▶ Description of the task
Search the records for the string "lavar", and show each line where it appears.

[Opening Given entries section]

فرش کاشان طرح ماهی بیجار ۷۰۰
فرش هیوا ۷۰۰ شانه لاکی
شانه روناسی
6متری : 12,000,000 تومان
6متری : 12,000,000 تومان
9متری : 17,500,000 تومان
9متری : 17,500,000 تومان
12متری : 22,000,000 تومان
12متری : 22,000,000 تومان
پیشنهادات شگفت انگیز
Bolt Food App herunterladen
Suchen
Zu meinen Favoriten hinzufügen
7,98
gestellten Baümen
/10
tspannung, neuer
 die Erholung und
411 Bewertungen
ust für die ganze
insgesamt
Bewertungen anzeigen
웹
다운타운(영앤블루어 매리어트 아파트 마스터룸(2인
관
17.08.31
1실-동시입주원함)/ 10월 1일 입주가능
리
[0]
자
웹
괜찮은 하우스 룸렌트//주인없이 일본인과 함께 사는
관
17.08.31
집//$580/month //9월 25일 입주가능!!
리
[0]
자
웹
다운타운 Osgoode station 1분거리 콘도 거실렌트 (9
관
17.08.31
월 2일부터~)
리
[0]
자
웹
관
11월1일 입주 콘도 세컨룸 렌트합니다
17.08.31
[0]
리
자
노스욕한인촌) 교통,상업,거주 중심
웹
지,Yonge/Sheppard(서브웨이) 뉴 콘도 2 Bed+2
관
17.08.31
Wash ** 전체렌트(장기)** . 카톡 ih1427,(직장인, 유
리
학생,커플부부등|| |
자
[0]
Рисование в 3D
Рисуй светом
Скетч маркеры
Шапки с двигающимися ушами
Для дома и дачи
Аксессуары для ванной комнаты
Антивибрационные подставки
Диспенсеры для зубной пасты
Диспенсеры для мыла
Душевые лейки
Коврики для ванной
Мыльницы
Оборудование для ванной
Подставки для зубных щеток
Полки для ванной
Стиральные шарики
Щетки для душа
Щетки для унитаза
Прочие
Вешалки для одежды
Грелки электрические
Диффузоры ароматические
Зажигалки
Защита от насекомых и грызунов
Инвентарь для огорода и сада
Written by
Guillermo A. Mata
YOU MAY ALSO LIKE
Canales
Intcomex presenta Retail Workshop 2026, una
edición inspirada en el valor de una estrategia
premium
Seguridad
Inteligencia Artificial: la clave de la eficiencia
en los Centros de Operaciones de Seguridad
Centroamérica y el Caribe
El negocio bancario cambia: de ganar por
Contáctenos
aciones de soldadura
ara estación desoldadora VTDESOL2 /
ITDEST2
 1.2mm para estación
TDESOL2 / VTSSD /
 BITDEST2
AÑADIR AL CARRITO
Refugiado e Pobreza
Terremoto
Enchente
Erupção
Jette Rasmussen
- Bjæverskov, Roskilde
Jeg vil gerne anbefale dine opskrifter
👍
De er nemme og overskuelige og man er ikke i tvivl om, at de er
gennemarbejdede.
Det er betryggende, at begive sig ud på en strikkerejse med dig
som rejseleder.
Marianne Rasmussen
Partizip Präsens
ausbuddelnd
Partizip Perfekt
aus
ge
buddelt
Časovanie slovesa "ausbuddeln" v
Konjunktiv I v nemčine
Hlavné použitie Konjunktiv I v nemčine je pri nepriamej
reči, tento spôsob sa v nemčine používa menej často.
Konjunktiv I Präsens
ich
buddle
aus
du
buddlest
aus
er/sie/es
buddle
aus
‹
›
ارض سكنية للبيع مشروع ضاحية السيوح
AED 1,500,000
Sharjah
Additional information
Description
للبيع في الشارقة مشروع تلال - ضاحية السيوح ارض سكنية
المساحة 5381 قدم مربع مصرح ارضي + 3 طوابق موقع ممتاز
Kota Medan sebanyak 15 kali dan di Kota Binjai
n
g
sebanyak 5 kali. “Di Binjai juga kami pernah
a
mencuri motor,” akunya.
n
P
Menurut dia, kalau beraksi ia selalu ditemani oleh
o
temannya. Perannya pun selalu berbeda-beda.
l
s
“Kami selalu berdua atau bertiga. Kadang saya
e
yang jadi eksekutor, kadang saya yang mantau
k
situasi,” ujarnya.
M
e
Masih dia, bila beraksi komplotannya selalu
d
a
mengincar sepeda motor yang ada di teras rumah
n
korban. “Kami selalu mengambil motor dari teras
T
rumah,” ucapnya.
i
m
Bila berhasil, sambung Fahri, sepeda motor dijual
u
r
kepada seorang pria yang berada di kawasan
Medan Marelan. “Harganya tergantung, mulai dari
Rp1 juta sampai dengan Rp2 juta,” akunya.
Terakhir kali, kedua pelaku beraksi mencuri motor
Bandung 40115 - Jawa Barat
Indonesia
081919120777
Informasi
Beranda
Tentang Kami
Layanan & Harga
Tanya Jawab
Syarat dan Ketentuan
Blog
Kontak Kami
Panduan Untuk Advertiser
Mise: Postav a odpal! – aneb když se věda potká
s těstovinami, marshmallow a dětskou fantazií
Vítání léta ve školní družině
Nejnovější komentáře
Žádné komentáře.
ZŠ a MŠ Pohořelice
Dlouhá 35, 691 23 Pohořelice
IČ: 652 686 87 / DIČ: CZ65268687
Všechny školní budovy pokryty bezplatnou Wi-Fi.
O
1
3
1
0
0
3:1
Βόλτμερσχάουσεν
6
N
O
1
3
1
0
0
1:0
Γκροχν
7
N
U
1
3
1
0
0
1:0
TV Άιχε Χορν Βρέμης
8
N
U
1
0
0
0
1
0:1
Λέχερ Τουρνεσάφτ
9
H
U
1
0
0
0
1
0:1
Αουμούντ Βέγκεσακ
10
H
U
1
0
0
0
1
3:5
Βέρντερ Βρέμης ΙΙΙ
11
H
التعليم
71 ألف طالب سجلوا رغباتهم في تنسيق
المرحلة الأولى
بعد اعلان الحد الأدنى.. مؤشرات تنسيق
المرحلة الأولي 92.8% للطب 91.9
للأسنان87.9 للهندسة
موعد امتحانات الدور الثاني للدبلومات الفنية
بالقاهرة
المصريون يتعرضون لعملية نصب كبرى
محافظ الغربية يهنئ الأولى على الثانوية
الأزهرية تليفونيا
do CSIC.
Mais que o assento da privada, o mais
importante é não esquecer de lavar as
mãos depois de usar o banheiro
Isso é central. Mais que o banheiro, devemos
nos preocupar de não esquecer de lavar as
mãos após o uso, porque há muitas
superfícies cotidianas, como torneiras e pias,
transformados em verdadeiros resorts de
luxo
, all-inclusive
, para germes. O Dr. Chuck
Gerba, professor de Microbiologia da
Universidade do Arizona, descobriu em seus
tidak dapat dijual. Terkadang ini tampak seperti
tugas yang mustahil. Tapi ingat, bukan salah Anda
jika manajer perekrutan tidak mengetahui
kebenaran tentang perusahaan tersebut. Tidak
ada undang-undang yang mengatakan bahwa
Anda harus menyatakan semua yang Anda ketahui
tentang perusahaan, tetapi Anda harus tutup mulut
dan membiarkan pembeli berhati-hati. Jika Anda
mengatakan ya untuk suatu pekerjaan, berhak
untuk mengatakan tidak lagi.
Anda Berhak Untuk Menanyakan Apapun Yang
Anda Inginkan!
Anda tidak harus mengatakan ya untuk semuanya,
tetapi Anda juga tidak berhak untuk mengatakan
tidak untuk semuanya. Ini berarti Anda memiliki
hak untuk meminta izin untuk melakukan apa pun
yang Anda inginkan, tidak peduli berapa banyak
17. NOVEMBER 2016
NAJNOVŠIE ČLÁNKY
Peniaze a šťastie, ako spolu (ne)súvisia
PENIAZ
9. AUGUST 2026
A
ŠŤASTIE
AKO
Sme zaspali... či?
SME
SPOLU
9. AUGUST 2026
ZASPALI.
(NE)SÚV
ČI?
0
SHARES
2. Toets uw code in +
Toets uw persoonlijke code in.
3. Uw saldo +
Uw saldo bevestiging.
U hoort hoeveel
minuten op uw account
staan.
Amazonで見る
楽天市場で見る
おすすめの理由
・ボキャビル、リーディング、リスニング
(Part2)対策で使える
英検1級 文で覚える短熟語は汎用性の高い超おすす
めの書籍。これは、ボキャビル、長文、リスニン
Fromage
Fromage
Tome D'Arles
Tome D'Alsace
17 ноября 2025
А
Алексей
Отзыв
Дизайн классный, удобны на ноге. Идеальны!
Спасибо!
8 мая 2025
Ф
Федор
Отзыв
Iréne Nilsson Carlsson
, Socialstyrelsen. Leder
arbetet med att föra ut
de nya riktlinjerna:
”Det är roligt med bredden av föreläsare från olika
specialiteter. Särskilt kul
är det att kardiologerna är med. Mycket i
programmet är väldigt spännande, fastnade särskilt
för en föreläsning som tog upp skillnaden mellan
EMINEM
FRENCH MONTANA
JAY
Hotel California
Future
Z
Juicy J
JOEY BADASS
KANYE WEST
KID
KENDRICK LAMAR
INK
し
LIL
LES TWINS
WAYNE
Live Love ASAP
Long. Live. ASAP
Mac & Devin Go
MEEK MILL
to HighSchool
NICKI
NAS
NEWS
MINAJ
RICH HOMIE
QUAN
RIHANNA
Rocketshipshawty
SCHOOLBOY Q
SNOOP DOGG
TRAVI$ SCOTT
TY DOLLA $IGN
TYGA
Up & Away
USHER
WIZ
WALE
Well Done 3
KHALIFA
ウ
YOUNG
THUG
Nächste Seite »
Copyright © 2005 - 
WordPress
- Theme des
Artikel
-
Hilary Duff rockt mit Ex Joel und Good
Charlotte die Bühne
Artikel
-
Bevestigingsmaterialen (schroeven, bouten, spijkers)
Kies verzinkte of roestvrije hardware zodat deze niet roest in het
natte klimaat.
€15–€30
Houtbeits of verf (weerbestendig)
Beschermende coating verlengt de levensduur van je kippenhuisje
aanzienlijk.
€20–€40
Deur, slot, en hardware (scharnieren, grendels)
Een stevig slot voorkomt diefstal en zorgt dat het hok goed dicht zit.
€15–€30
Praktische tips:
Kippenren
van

[Closing Given entries section]

▶ The answer
importante é não esquecer de lavar as
nos preocupar de não esquecer de lavar as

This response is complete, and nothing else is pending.